• [What you need to do]: Pull out every line in the listing below that contains the string "path", and copy each one unchanged.

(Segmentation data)

---*---

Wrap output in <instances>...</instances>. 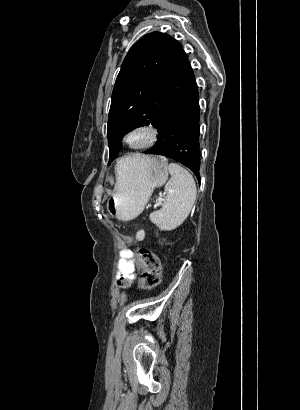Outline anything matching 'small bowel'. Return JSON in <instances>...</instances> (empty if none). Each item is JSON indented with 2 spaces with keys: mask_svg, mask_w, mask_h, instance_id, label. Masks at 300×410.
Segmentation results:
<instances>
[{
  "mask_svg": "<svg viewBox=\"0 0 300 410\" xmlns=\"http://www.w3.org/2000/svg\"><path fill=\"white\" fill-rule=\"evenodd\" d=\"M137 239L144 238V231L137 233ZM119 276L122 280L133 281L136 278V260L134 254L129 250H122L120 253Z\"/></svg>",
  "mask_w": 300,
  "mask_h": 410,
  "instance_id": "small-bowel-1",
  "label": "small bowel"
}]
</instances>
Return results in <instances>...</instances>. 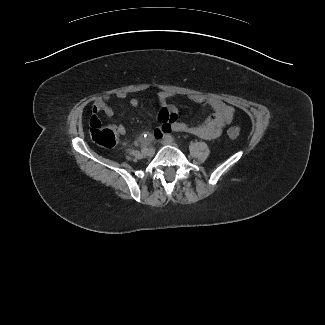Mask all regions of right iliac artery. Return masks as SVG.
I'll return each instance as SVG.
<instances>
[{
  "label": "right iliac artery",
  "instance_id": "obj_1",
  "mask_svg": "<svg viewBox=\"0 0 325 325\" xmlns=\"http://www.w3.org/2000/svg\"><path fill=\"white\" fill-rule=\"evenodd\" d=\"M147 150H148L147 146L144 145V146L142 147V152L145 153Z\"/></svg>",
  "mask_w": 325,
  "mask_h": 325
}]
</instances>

---*---

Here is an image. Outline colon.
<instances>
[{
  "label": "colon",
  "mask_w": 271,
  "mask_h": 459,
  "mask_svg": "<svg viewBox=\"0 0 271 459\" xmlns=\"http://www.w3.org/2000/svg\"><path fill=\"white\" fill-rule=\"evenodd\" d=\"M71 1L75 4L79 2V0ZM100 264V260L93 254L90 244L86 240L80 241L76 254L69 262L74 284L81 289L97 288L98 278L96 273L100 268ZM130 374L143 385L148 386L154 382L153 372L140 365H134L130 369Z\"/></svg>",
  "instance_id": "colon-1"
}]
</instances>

---*---

• [Task result]:
  "mask_svg": "<svg viewBox=\"0 0 300 410\" xmlns=\"http://www.w3.org/2000/svg\"><path fill=\"white\" fill-rule=\"evenodd\" d=\"M137 239L144 238V231L137 233ZM119 276L122 280L133 281L136 278V260L134 254L129 250H122L120 253Z\"/></svg>",
  "mask_svg": "<svg viewBox=\"0 0 325 325\" xmlns=\"http://www.w3.org/2000/svg\"><path fill=\"white\" fill-rule=\"evenodd\" d=\"M147 150H148L147 146L144 145V146L142 147V152L145 153Z\"/></svg>",
  "mask_svg": "<svg viewBox=\"0 0 271 459\" xmlns=\"http://www.w3.org/2000/svg\"><path fill=\"white\" fill-rule=\"evenodd\" d=\"M71 1L75 4L79 2V0ZM100 264V260L93 254L90 244L86 240L80 241L76 254L69 262L74 284L81 289L97 288L98 278L96 273L100 268ZM130 374L143 385L148 386L154 382L153 372L140 365H134L130 369Z\"/></svg>",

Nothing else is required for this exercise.